## PROBLEM DETAILS
Starting at the line that contains "uninstall from the local computer.</span></span>" in the listing below, write out every line word for word until you have written the line that contains "script is uninstalled.</span></span>".

## DATA RECORDS

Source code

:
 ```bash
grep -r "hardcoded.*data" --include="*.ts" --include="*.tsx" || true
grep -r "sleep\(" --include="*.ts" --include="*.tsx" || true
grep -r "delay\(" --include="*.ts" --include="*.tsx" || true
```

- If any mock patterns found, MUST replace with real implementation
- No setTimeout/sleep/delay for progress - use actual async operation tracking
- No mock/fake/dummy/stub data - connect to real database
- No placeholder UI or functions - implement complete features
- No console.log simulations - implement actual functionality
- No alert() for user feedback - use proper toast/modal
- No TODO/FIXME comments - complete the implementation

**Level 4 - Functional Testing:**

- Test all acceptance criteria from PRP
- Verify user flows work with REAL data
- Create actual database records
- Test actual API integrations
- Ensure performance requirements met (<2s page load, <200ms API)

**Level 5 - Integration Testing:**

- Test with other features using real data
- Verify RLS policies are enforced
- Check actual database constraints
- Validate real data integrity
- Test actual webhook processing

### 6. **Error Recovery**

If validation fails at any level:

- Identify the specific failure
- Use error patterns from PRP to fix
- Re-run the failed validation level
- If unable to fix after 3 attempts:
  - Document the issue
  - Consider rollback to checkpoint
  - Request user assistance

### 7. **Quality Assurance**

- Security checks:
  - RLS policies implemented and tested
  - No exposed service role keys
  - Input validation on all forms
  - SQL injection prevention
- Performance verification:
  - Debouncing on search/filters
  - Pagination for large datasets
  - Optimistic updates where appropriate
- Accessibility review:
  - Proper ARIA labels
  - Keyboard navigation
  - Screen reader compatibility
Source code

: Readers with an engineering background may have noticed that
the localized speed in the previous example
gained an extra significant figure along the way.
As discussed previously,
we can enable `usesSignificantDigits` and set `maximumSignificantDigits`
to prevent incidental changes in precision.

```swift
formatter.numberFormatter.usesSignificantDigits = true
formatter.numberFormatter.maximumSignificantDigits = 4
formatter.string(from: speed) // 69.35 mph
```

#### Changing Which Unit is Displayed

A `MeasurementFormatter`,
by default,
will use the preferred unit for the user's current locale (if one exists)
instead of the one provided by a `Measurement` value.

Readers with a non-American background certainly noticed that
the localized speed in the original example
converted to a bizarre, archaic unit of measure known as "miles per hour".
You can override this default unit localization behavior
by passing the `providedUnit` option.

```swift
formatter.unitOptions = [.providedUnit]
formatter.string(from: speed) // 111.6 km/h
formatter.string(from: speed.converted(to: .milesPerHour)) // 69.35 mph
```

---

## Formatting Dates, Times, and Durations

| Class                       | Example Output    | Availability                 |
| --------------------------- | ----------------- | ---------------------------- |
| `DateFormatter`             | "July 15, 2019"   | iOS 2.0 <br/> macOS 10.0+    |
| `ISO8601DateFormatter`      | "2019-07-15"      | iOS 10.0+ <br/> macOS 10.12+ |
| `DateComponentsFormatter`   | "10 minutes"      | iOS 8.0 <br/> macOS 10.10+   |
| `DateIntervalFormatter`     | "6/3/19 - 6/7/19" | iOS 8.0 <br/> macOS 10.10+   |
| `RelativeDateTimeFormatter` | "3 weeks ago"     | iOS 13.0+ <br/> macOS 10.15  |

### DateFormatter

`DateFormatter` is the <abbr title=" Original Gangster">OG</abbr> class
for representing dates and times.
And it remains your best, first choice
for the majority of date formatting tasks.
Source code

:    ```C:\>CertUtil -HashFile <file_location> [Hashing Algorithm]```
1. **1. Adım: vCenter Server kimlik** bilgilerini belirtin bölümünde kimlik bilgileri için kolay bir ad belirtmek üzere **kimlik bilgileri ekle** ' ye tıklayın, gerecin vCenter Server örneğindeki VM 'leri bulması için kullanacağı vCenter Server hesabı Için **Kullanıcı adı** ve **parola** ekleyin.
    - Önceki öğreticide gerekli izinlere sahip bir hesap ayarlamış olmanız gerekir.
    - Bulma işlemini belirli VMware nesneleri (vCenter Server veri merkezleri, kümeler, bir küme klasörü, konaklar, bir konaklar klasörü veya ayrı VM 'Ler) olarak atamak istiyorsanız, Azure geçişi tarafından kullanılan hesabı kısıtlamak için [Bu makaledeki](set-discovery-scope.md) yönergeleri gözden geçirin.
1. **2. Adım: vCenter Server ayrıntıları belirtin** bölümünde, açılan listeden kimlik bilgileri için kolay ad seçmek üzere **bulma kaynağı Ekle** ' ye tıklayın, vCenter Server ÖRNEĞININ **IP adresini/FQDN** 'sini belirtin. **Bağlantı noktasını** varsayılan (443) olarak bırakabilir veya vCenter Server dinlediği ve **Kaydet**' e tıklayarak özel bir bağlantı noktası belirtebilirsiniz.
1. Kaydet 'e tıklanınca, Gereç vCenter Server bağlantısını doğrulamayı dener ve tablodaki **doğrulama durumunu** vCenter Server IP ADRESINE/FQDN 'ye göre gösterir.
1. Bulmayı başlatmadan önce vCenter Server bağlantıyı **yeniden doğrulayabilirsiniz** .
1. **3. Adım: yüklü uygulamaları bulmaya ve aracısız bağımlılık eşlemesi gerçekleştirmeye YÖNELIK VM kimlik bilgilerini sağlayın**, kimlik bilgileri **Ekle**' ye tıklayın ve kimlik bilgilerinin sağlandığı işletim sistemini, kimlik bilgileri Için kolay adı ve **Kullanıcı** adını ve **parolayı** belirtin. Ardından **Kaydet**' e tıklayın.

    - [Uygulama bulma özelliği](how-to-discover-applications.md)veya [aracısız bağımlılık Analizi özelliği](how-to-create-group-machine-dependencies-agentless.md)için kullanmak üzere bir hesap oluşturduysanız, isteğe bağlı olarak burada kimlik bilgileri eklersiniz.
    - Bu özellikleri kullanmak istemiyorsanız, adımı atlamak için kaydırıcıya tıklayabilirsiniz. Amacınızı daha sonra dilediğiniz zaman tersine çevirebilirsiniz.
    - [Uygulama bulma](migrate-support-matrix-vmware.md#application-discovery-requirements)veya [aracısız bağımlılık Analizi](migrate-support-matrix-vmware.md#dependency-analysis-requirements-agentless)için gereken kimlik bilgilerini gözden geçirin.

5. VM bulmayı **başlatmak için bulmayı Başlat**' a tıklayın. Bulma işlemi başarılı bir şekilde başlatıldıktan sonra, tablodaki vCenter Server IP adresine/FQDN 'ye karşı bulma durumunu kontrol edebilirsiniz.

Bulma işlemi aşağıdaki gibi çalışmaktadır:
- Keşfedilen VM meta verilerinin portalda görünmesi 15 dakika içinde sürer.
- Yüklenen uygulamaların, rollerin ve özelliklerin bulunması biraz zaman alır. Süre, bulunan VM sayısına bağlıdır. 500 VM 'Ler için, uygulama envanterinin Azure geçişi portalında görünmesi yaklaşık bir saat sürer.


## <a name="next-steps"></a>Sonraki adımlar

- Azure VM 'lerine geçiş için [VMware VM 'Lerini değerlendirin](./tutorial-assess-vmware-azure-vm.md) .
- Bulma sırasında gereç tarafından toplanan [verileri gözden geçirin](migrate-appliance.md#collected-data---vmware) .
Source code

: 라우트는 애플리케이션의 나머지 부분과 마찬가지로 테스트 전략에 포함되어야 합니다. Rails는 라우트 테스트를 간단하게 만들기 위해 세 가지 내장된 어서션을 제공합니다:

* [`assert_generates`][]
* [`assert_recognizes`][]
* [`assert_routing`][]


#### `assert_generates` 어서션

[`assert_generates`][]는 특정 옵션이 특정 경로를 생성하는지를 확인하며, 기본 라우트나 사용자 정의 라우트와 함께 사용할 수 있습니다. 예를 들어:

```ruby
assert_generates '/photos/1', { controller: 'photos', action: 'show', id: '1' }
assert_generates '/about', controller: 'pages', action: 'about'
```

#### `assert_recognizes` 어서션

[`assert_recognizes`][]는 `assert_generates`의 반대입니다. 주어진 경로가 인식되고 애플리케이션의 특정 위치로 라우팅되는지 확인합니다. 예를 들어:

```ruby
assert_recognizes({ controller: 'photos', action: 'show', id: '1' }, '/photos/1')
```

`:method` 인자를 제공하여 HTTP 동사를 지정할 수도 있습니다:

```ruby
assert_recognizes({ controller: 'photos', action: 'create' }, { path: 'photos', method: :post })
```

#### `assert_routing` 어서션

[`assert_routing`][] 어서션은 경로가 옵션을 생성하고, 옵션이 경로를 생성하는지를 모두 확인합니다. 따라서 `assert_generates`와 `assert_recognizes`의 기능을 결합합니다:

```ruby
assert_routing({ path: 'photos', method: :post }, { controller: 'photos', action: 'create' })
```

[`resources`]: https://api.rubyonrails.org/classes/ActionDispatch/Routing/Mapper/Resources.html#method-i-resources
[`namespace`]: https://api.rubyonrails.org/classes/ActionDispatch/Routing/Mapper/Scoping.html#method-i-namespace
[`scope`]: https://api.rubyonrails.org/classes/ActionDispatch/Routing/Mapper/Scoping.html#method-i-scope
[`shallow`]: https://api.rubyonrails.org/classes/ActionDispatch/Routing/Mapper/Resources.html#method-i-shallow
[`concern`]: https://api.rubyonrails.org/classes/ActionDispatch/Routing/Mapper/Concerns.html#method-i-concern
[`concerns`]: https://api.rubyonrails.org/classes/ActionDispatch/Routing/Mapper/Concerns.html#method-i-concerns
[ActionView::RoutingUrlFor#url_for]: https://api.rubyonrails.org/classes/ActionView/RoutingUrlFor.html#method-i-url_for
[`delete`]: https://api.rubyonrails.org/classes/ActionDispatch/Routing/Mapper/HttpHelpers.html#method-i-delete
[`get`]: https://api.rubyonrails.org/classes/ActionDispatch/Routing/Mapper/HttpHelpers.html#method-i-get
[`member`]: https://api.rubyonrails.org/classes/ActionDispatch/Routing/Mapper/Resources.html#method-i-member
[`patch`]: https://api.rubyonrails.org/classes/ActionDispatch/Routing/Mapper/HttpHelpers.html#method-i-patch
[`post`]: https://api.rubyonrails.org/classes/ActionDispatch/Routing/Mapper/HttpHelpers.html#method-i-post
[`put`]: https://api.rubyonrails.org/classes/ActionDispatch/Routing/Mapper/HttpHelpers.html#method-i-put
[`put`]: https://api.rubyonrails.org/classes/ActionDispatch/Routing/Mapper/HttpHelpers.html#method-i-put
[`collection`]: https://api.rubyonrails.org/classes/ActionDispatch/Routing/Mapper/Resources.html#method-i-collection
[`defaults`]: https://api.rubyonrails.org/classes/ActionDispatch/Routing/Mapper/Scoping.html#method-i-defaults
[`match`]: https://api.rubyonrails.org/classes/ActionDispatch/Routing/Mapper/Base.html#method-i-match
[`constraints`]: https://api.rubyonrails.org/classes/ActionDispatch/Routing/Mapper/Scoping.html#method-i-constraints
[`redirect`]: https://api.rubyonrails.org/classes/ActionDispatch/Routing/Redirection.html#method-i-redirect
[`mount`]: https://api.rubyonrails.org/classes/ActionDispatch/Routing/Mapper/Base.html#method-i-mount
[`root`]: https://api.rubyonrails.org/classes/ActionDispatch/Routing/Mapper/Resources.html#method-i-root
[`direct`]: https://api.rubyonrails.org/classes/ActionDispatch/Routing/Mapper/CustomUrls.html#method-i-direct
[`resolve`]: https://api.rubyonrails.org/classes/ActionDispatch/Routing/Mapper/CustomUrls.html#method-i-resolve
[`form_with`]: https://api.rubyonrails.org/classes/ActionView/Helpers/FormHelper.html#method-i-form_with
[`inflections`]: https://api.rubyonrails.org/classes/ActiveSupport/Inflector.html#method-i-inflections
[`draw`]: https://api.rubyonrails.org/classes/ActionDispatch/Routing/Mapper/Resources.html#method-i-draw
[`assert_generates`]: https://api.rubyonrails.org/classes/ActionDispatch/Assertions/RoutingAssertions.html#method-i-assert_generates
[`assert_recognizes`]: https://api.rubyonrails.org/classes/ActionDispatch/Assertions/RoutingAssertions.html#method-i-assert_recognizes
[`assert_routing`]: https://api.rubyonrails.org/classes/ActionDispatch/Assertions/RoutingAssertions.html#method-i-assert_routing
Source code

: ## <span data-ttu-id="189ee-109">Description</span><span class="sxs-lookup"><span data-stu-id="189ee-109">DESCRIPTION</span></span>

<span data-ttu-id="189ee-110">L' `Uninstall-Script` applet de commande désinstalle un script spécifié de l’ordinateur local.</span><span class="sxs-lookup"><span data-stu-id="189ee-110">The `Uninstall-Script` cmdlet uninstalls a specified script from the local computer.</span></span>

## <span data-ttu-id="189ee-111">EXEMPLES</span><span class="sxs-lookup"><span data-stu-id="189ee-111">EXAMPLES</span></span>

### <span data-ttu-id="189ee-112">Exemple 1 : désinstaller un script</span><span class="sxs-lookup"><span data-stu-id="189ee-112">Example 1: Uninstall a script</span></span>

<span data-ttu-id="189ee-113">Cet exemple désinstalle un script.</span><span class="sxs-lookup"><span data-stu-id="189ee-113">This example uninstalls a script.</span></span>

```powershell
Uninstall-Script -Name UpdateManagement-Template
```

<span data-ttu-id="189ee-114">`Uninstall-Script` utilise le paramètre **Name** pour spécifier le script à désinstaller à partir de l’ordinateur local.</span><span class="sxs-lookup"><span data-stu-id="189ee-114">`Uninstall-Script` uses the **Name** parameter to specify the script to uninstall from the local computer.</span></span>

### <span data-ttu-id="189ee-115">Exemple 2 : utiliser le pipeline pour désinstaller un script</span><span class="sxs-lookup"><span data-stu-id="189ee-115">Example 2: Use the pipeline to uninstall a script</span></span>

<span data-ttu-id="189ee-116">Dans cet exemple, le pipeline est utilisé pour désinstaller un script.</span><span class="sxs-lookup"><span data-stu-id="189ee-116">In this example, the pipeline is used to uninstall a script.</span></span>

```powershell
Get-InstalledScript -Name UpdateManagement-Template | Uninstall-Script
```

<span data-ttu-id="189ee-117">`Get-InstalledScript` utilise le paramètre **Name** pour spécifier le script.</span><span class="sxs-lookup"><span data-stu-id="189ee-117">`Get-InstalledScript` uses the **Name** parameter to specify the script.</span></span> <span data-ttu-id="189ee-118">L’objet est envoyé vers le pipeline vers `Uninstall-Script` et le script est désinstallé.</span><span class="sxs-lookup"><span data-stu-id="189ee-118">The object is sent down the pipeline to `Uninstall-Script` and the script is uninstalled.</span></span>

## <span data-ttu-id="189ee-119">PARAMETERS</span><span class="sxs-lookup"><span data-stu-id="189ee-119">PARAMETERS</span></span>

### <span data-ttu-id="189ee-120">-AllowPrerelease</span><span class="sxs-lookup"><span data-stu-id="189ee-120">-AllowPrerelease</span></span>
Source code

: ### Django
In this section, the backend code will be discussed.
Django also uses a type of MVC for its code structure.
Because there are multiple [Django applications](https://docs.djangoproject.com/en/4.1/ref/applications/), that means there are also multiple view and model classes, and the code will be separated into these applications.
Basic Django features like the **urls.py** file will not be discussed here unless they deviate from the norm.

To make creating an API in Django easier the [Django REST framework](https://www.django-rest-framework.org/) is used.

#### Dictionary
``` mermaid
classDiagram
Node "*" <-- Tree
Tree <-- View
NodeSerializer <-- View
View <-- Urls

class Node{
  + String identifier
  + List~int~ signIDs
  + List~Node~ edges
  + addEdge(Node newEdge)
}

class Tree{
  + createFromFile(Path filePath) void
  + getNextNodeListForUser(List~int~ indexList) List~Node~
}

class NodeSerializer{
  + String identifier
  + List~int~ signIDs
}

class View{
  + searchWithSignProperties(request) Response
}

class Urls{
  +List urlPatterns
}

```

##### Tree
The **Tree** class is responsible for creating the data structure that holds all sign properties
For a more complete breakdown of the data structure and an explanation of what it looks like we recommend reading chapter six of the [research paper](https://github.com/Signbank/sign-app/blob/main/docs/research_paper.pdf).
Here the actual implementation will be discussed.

## REPLY TO THE TASK
<span data-ttu-id="189ee-114">`Uninstall-Script` utilise le paramètre **Name** pour spécifier le script à désinstaller à partir de l’ordinateur local.</span><span class="sxs-lookup"><span data-stu-id="189ee-114">`Uninstall-Script` uses the **Name** parameter to specify the script to uninstall from the local computer.</span></span>

### <span data-ttu-id="189ee-115">Exemple 2 : utiliser le pipeline pour désinstaller un script</span><span class="sxs-lookup"><span data-stu-id="189ee-115">Example 2: Use the pipeline to uninstall a script</span></span>

<span data-ttu-id="189ee-116">Dans cet exemple, le pipeline est utilisé pour désinstaller un script.</span><span class="sxs-lookup"><span data-stu-id="189ee-116">In this example, the pipeline is used to uninstall a script.</span></span>

```powershell
Get-InstalledScript -Name UpdateManagement-Template | Uninstall-Script
```

<span data-ttu-id="189ee-117">`Get-InstalledScript` utilise le paramètre **Name** pour spécifier le script.</span><span class="sxs-lookup"><span data-stu-id="189ee-117">`Get-InstalledScript` uses the **Name** parameter to specify the script.</span></span> <span data-ttu-id="189ee-118">L’objet est envoyé vers le pipeline vers `Uninstall-Script` et le script est désinstallé.</span><span class="sxs-lookup"><span data-stu-id="189ee-118">The object is sent down the pipeline to `Uninstall-Script` and the script is uninstalled.</span></span>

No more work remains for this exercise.